Granted, the punks also do things meant to intentionally instigate shock and outrage. They throw roadkill in someone's dryer. Jack whips an empty bottle at a bus. Razzle (The Red Hot Chili Peppers' Flea, credited as Mike B. The Flea) dumps a slushie into a jar of pickled eggs at a convenient store. If they kept their heads down, they wouldn't be messed with, but that attitude is antithetical (if you can use a term like that in regards to punk rock) to how the kids feel. The only thing they believe in is the concept that there is "No Future" for them, so who cares? Adults have polluted the planet, killed scores of their brother men, and become complacent. This heavy nihilism is represented in the film via randomized violence. The very first scene of the film has a toddler being ripped apart by a Doberman Pinscher (one of a pack of feral dogs that live near The Rejected's house and a representation of the punks as well as their enemies). Later, a security guard is accidentally shivved at a show. Naturally, if the film starts off that bleakly, it cannot end well. And it doesn't, but if this is the only future The Rejected can conceive of, then it is the only future they will realize, even though they fight back to hang onto the family they have created to the end.

One of the great things about the film, and very much to Spheeris's credit is the level of authenticity that permeates the entire thing. Everything about what these kids do and how they act feels genuine, and the scenes at the live shows absolutely capture both the fun and the frenzy that would go down. Granted, none of The Rejected is much as far as acting chops, but everything they do feels honest, and I would argue that this is what holds the film together and engages the audience to invest in the lives of these miscreants. The filmmakers care about these characters, and this caring is evident in every frame of the film.

I can't help but ponder what this film would have been like had it been made in the late Seventies, when punk was in its infancy and literally anything went. By the time Suburbia was made, punk rock had become codified to a large degree. To be in the scene was to be both without and within a communal system (an example from the film is the insistence that the kids get branded in order to stay at the house). There were do's and don'ts to the way you looked and acted, and some of the people who prided themselves on being different had a tendency to look down on those who didn't fit that mold (sound familiar?). This is not meant as an attack on punk rock nor on any of its adherents, but it's difficult to not acknowledge that the movement had become its own enemy as much as anyone outside it. Punk was started by and for those who felt different. The problem is, when everyone is different, no one is.

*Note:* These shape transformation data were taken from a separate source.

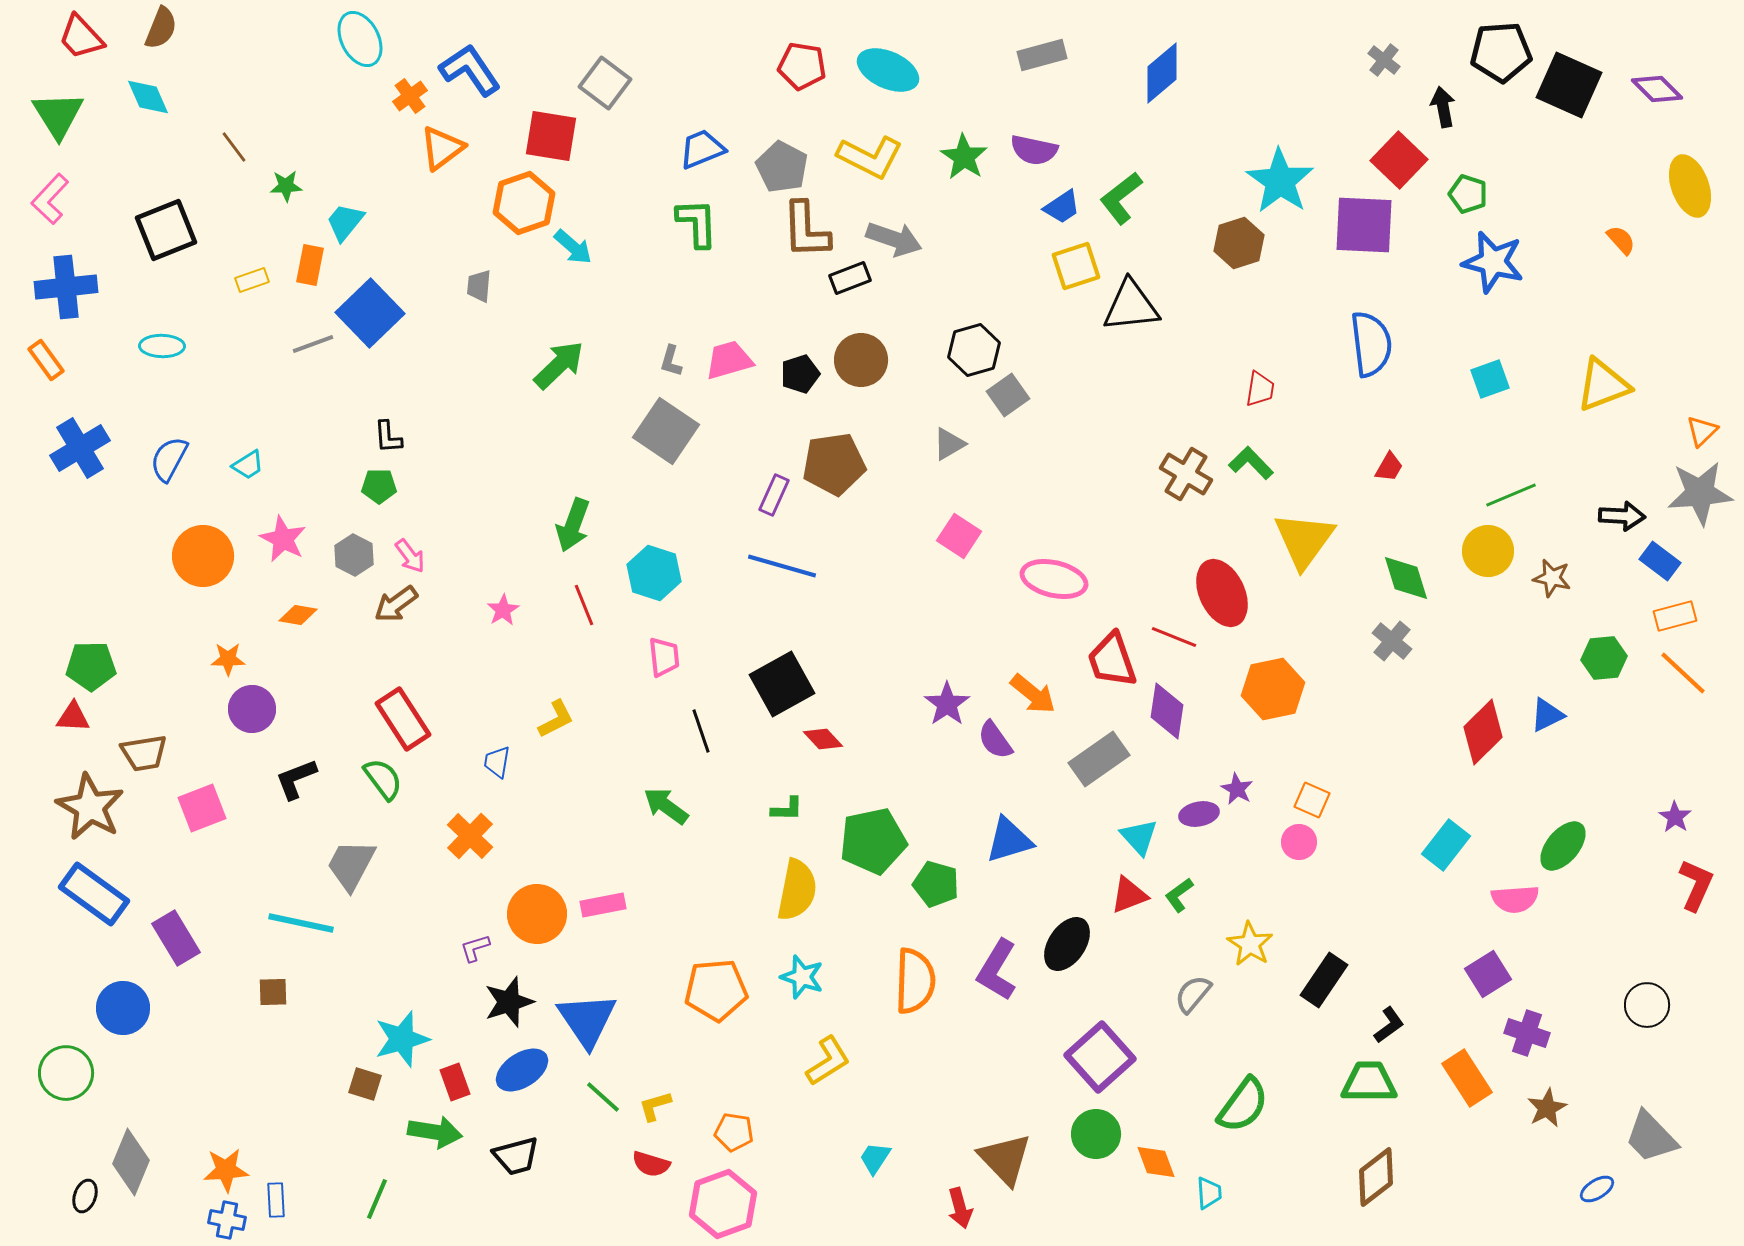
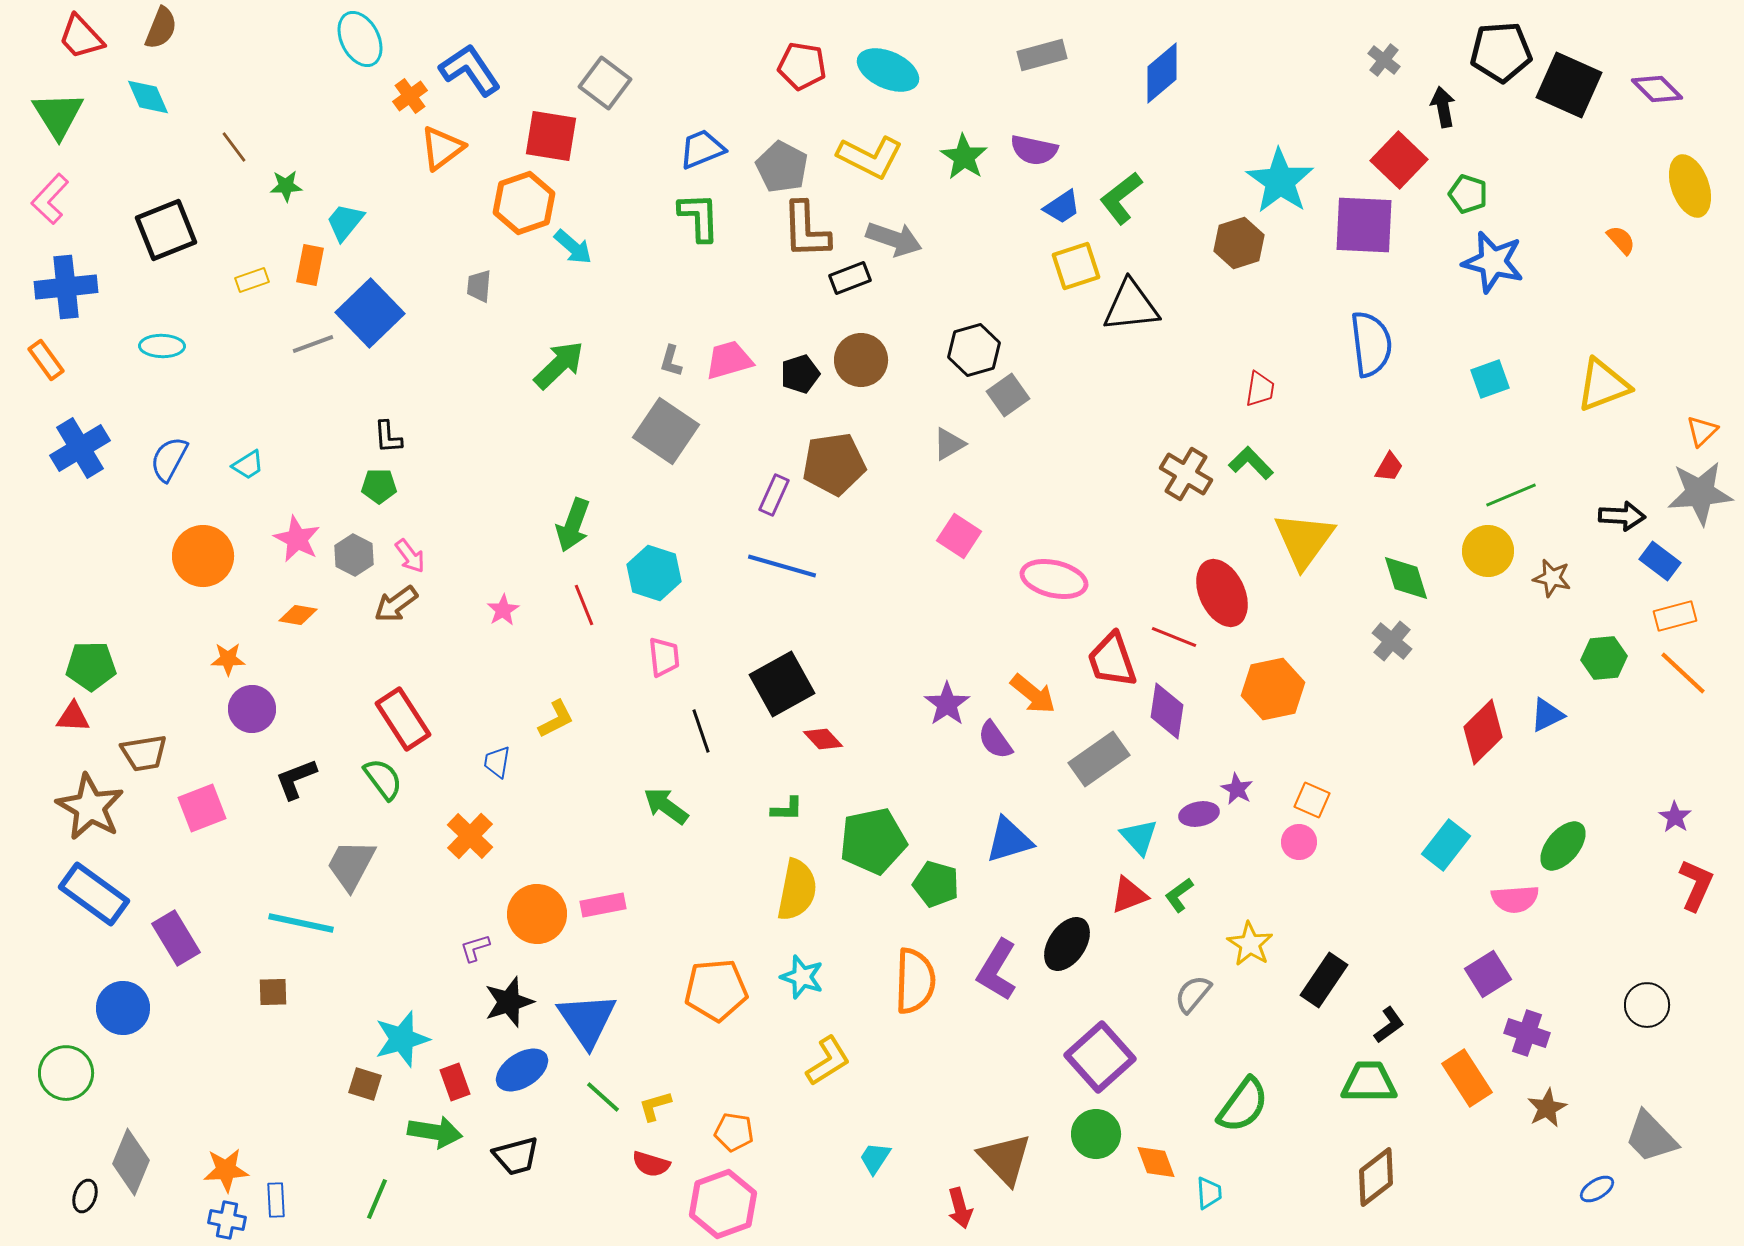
green L-shape at (697, 223): moved 2 px right, 6 px up
pink star at (283, 539): moved 14 px right
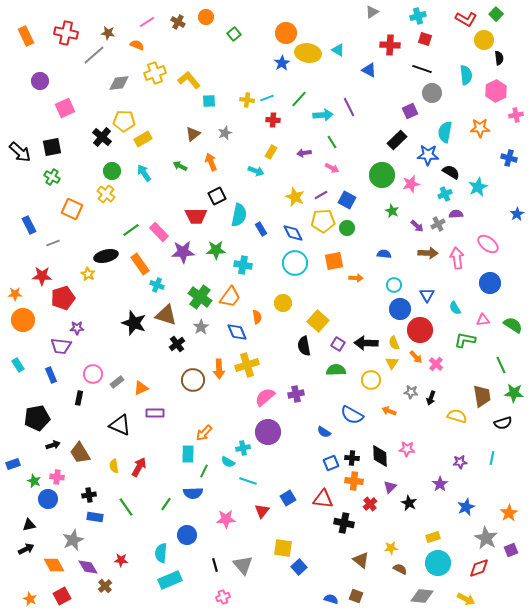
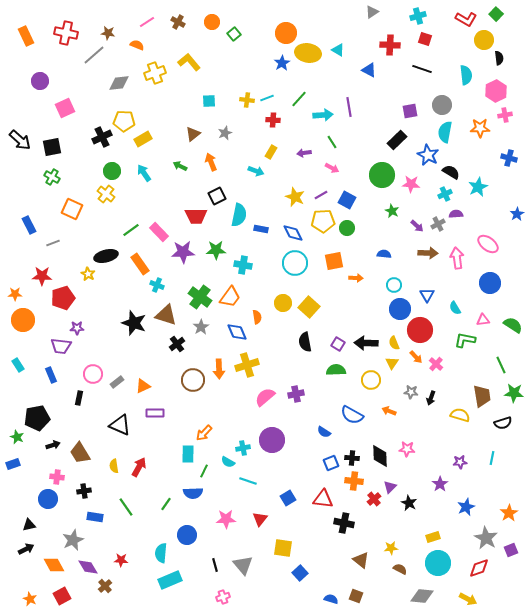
orange circle at (206, 17): moved 6 px right, 5 px down
yellow L-shape at (189, 80): moved 18 px up
gray circle at (432, 93): moved 10 px right, 12 px down
purple line at (349, 107): rotated 18 degrees clockwise
purple square at (410, 111): rotated 14 degrees clockwise
pink cross at (516, 115): moved 11 px left
black cross at (102, 137): rotated 24 degrees clockwise
black arrow at (20, 152): moved 12 px up
blue star at (428, 155): rotated 25 degrees clockwise
pink star at (411, 184): rotated 18 degrees clockwise
blue rectangle at (261, 229): rotated 48 degrees counterclockwise
yellow square at (318, 321): moved 9 px left, 14 px up
black semicircle at (304, 346): moved 1 px right, 4 px up
orange triangle at (141, 388): moved 2 px right, 2 px up
yellow semicircle at (457, 416): moved 3 px right, 1 px up
purple circle at (268, 432): moved 4 px right, 8 px down
green star at (34, 481): moved 17 px left, 44 px up
black cross at (89, 495): moved 5 px left, 4 px up
red cross at (370, 504): moved 4 px right, 5 px up
red triangle at (262, 511): moved 2 px left, 8 px down
blue square at (299, 567): moved 1 px right, 6 px down
yellow arrow at (466, 599): moved 2 px right
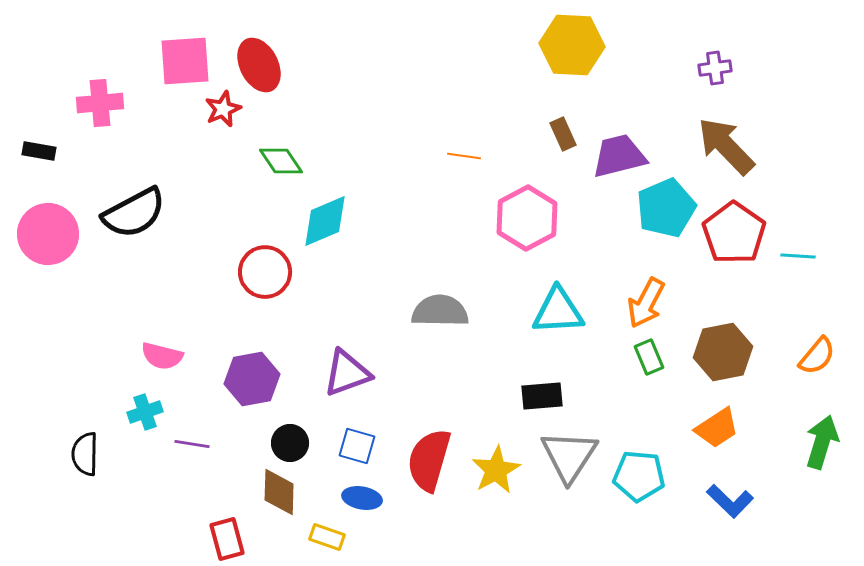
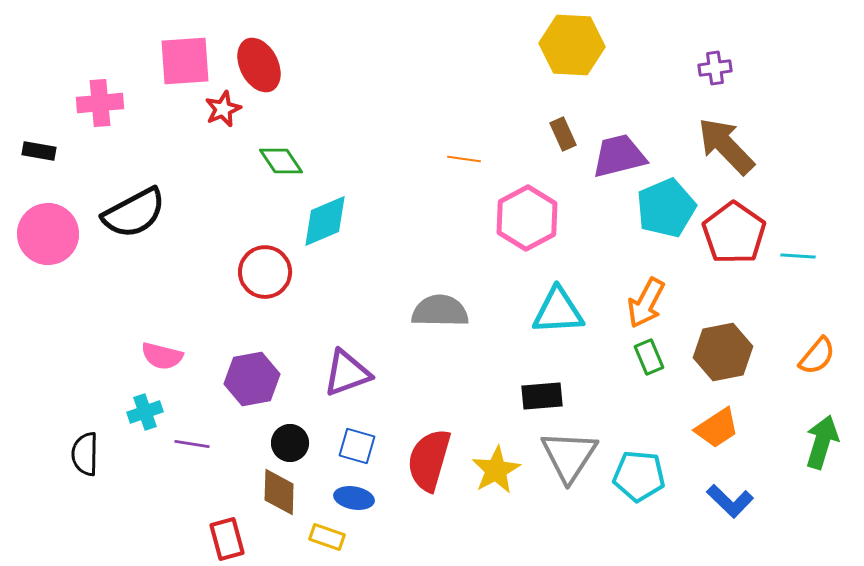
orange line at (464, 156): moved 3 px down
blue ellipse at (362, 498): moved 8 px left
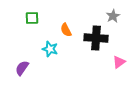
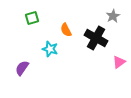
green square: rotated 16 degrees counterclockwise
black cross: rotated 25 degrees clockwise
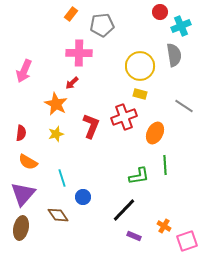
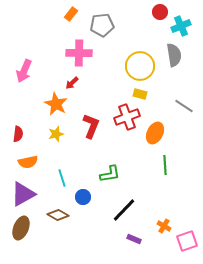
red cross: moved 3 px right
red semicircle: moved 3 px left, 1 px down
orange semicircle: rotated 42 degrees counterclockwise
green L-shape: moved 29 px left, 2 px up
purple triangle: rotated 20 degrees clockwise
brown diamond: rotated 25 degrees counterclockwise
brown ellipse: rotated 10 degrees clockwise
purple rectangle: moved 3 px down
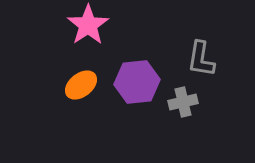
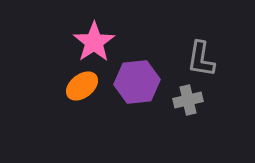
pink star: moved 6 px right, 17 px down
orange ellipse: moved 1 px right, 1 px down
gray cross: moved 5 px right, 2 px up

MVT: As a time capsule, Suburbia captures the attitude of the LA punk scene as well as any documentary ever could, and unlike most other movies about punks or having punks in it (check out the exhaustive tome Destroy All Movies if you want to track down more), it never comes off like an act or strictly for some visual flair or as shorthand for a menacing figure. The film believes what it says.

Make Or Break: I'm going to have to go with the first scene. It's shocking, frightening, and grim. But even more so because it can happen at any moment without a reason.